Sherzai also said he would resign as governor. But Karzai rejected his resignation and heaped him with praise.

"Hamid Karzai sees Gul Agha Sherzai as a very fine and hardworking governor and a good advisor, and rejects his resignation," the presidential palace said in a statement.

"The president of Afghanistan appreciated Gul Agah Sherzai's announcement he will not run in the presidential election, and called it a positive step toward improving the government and unity of the people of Afghanistan."

Defections appear to have left the opposition in disarray as the election draws closer.

Sherzai is a prominent member of Karzai's own Pashtun ethnic group, Afghanistan's largest, and could have headed an opposition ticket with vice presidential candidates drawn from other groups.

But the opposition has shown little sign of uniting.

Strong Position

Former Vice President Mohammad Qasim Fahim, one of the main leaders of the second largest ethnic group, the Tajiks, withdrew from a major opposition group earlier this month, apparently throwing his support behind Karzai.

Karzai was installed in power under an internationally brokered agreement after U.S.-backed Afghan forces drove Taliban guerrillas from power in 2001. In 2004 he won Afghanistan's first democratic presidential election.

In the years since then, a sharply worsening Taliban insurgency in the south and east, and a state seen as ineffective and corrupt, have damaged his image both at home and among the Western countries supporting his government with troops and cash.
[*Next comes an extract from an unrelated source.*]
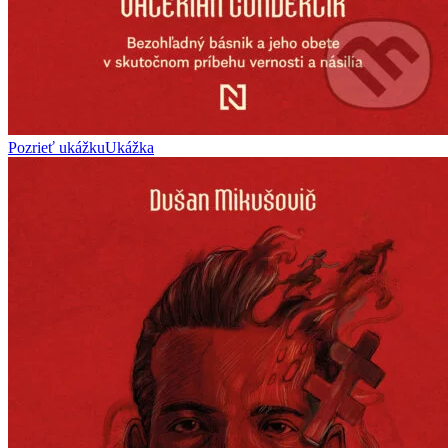
Pozrieť ukážku
Ukážka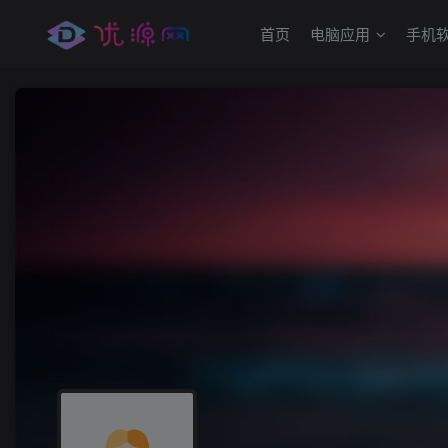
首页
电脑应用
手机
Yet the disarray in the opposition ranks means he will be in a strong position when he flies to Washington next week for his first White House meeting with Obama, along with Pakistan's President Asif Ali Zardari.

The Obama administration, which was initially highly critical of Karzai as ineffective and tolerant of corruption, has since stopped criticizing him in public, and the White House visit will be seen in Afghanistan as a signal of Washington's support.